Freitag, 15. Januar 2010

»Sie werden langsam wütender und ungeduldiger«

... meinte der Sprecher der UN-Friedensmission in Haiti. Und die selbsternannte Qualitäts-zeitung Österreichs, »Die Presse«, legt ein Schäuferl nach:
Der Fotograf Shaul Schwarz vom Magazin "Time" gegenüber der Nachrichtenagentur Reuters: "Sie haben angefangen, die Straßen mit Leichen zu blockieren." Er habe in der Hauptstadt Port-au-Prince an mindestens an zwei Stellen Barrikaden aus Toten und Steinen gesehen. "Es wird langsam hässlich da draußen. Die Leute haben es satt, dass ihnen nicht geholfen wird."
"Wut" also. Verzweiflung wäre ja durchaus nachvollziehbar — aber "Wut"?? Bitteschön: worauf bzw. auf wen sind sie wütend — auf den in diesem Falle vielleicht nicht so lieben Gott (quasi das Theodizee-Problem in aktueller Anwendung)? Auf Gaia und ihre Plattentektonik? Auf die generös mißachteten Bauvorschriften? Ihre korrupten Beamten? Die unfähigen Voodoo-Zauberer? In der Tat, auf alles das können sie wütend sein!

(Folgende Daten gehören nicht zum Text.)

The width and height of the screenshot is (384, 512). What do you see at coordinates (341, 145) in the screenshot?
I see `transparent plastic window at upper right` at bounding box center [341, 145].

Aber doch nicht ernstlich auf "verspätete Hilfe"! Haben sie darauf etwa einen Rechtsanspruch? Wohl kaum. Es ist Mitleid, Humanität, tätige Nächstenliebe, wenn ihnen geholfen wird — ja, und darauf darf man hoffen, es sich wünschen, keine Frage ... aber mit Sicherheit eines nicht: es mit "Wut" einfordern!

Wenn jetzt die Haitianer Hilfeleistungen durch Straßensperren behindern, ist es angebracht, nicht mit Verständnis auf derlei infantile Aktionen zu reagieren, sondern den Leutchen klipp und klar zu sagen: "Wenn ihr so agiert, dann räumt euch gefälligst die Chose selbst zusammen. Sobald ihr vernünftig geworden seid, können wir über Hilfeleistungen reden. Aber erst dann!"

Wetten werden angenommen, daß das nicht geschieht. Sondern der Westen sich für seine pöhse koloniale Vergangenheit selbst geißelt (obwohl Haiti seit den Tagen Napoleons unabhängig ist und demnach als Staat kaum kürzer besteht als z.B. die U.S.A.).

Wetten darüber, daß ein großer Teil der Hilfeleistungen in den Taschen der ebenso korrupten wie unfähigen Politiker- & Beamtenkaste Haitis versickern wird, werden hingegen nicht angenommen, denn nach der Definition von Glücksverträgen im ABGB (welche im § 1267 Abs 1 ABGB als Verträge bezeichnet werden, "... wodurch die Hoffnung eines noch ungewissen Vorteils versprochen oder angenommen wird ...") sind Wetten über mit Sicherheit eintretende Ereignisse schon rein begrifflich nicht möglich.

1 Kommentar:

  1. Vielleicht sollte man die "Wut" nicht überbewerten, sondern sie als aus der (in der Tat nachvollziehbaren) Verzweiflung geboren ansehen.

    Streng genommen gibt es natürlich keinen Rechtsanspruch auf Mitleid, Humanität, tätige Nächstenliebe. Aber in solch extremen Situationen kochen nun mal die Emotionen hoch. Leid kann auch zu Wut führen. Nicht, daß dies Leichen-Barrikaden besser macht...

    Interessanter ist für mich die Frage, wie die Leute in Haiti auf die Hilfe antworten, wenn sie denn dann kommt.